* **What to work on**:
Show every line of the data below that includes the word "linecap".

* **Stored items**:
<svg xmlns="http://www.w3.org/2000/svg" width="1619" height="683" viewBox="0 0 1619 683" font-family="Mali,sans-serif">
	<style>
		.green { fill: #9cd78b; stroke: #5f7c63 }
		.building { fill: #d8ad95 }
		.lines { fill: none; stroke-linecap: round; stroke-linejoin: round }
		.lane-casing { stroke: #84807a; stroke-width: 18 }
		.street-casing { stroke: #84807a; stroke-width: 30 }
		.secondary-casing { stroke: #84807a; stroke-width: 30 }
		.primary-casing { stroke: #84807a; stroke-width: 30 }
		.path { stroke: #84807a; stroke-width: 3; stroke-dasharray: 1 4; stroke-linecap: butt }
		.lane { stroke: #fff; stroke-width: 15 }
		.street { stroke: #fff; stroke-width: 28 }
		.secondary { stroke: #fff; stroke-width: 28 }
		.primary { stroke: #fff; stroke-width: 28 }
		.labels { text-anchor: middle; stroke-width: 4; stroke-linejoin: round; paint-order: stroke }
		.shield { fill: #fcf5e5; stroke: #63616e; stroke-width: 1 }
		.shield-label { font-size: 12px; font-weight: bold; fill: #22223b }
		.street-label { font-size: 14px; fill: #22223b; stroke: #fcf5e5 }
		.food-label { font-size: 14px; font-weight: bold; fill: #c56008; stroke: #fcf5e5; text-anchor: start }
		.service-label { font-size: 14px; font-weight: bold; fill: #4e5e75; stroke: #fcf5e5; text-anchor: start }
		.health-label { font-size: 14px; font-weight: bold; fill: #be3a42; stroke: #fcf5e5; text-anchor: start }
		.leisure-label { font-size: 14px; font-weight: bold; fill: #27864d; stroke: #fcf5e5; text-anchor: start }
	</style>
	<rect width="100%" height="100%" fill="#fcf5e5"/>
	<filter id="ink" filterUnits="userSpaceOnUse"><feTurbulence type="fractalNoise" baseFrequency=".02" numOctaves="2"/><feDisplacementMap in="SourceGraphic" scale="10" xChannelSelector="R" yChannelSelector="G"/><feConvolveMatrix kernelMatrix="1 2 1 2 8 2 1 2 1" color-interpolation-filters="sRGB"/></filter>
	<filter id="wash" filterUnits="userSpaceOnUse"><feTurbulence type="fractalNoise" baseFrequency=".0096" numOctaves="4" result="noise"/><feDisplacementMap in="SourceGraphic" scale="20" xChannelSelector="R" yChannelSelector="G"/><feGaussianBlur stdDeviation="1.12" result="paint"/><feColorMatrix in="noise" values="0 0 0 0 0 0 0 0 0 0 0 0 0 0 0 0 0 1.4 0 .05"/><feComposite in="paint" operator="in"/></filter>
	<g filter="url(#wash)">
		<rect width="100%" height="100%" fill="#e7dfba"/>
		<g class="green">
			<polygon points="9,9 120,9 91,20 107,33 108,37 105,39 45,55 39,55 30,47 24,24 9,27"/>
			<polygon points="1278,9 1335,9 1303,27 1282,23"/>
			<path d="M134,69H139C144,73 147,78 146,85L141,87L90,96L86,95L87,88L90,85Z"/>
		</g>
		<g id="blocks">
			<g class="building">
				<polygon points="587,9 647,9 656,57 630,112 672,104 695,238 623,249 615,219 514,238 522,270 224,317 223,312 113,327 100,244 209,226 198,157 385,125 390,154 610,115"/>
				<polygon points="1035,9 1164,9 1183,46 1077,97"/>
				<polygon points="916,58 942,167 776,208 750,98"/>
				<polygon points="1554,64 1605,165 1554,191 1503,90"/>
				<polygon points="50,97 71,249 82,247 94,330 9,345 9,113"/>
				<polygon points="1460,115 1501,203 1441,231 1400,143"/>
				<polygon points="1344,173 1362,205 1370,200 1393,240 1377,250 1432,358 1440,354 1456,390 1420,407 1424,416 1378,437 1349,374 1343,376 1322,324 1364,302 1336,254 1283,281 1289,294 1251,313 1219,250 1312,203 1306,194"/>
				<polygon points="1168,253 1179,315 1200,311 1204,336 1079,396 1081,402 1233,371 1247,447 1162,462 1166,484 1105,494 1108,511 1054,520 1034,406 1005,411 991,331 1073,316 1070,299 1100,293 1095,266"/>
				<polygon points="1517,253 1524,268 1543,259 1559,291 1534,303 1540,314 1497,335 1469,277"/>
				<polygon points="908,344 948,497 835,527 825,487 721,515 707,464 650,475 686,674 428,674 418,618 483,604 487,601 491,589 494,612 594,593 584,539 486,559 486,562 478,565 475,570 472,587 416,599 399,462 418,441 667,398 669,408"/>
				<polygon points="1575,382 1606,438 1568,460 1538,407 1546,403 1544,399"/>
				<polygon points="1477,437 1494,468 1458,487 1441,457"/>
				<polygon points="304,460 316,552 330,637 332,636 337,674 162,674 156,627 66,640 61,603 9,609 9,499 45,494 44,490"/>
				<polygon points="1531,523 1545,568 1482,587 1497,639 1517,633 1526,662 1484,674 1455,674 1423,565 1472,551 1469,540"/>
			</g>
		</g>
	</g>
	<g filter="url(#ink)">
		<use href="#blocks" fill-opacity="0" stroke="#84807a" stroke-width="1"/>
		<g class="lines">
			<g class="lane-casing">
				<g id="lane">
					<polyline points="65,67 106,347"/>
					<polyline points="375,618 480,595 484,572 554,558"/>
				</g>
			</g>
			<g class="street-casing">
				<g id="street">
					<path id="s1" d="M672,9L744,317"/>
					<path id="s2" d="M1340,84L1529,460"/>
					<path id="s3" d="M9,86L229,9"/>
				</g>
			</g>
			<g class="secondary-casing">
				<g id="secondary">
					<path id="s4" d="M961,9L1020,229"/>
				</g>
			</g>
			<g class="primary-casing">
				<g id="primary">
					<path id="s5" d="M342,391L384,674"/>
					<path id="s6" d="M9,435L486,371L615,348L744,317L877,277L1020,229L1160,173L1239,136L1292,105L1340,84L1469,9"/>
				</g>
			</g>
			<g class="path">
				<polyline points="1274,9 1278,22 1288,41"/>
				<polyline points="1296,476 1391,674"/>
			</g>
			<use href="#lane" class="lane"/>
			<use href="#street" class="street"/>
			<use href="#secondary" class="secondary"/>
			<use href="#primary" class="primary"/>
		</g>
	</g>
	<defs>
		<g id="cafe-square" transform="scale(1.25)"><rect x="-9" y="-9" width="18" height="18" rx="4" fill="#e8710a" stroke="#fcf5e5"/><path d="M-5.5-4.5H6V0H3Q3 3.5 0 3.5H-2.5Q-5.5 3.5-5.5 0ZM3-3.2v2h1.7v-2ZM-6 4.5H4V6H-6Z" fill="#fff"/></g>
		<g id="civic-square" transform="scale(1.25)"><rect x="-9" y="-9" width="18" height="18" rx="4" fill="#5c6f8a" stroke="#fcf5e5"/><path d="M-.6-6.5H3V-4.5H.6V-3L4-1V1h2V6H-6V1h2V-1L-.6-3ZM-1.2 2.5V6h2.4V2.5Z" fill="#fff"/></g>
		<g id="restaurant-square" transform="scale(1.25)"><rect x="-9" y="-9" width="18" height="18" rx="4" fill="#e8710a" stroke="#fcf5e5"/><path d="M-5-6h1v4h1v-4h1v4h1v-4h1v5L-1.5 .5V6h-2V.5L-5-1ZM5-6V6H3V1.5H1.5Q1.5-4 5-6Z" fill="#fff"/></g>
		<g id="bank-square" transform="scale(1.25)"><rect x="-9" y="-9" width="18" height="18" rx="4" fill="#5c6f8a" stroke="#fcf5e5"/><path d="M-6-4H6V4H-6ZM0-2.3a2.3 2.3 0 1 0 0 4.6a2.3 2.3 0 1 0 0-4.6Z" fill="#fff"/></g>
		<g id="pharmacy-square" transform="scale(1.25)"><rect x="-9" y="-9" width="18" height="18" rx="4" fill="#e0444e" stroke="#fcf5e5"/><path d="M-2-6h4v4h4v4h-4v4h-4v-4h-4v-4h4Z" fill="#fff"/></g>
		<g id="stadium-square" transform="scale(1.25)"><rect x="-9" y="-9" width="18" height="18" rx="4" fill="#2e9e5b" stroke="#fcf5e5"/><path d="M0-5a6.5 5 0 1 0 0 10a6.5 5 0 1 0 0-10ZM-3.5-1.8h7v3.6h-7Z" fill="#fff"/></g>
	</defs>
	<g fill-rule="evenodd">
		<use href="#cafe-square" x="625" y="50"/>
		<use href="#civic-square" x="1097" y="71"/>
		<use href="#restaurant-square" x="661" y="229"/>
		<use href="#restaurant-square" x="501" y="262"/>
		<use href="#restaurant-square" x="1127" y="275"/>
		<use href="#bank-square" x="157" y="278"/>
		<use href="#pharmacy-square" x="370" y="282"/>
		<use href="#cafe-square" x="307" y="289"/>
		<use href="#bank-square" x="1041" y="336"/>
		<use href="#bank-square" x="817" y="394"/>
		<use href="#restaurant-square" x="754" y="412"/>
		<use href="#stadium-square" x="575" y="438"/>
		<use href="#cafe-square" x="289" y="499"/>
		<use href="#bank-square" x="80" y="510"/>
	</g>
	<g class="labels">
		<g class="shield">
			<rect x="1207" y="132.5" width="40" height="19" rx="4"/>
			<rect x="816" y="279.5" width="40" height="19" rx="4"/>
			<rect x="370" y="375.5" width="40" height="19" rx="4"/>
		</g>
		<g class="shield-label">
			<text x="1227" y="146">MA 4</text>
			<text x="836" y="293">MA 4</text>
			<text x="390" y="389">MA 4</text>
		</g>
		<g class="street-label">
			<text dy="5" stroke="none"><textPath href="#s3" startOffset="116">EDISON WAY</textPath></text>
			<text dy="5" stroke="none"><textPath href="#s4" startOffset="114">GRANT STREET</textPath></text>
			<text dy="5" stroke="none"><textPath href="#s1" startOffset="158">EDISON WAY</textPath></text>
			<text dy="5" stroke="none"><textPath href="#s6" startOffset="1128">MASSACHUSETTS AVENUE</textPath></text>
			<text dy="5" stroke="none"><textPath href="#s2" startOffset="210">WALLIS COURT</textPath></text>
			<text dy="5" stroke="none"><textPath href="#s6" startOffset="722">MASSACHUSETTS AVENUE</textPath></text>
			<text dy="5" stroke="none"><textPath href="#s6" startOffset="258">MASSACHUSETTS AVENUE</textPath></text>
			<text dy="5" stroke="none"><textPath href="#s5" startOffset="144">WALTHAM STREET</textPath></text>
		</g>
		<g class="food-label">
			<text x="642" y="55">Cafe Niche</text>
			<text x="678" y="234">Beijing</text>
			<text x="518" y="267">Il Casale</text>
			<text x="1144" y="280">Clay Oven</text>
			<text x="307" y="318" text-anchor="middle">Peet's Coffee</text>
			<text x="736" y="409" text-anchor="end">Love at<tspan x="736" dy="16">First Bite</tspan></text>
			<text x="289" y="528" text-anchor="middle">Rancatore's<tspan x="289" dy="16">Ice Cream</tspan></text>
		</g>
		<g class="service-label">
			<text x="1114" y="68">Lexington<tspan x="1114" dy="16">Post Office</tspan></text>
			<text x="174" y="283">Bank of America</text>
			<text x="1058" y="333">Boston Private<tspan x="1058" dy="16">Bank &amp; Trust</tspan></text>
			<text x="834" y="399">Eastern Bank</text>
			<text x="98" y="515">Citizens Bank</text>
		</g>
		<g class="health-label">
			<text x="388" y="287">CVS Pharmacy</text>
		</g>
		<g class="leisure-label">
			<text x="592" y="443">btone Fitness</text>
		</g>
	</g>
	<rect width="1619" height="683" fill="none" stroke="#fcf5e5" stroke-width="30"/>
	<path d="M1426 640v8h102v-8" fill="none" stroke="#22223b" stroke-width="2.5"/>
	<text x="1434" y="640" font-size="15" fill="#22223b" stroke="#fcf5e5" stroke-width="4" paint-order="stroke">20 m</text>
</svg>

* **The answer**:
		.lines { fill: none; stroke-linecap: round; stroke-linejoin: round }
		.path { stroke: #84807a; stroke-width: 3; stroke-dasharray: 1 4; stroke-linecap: butt }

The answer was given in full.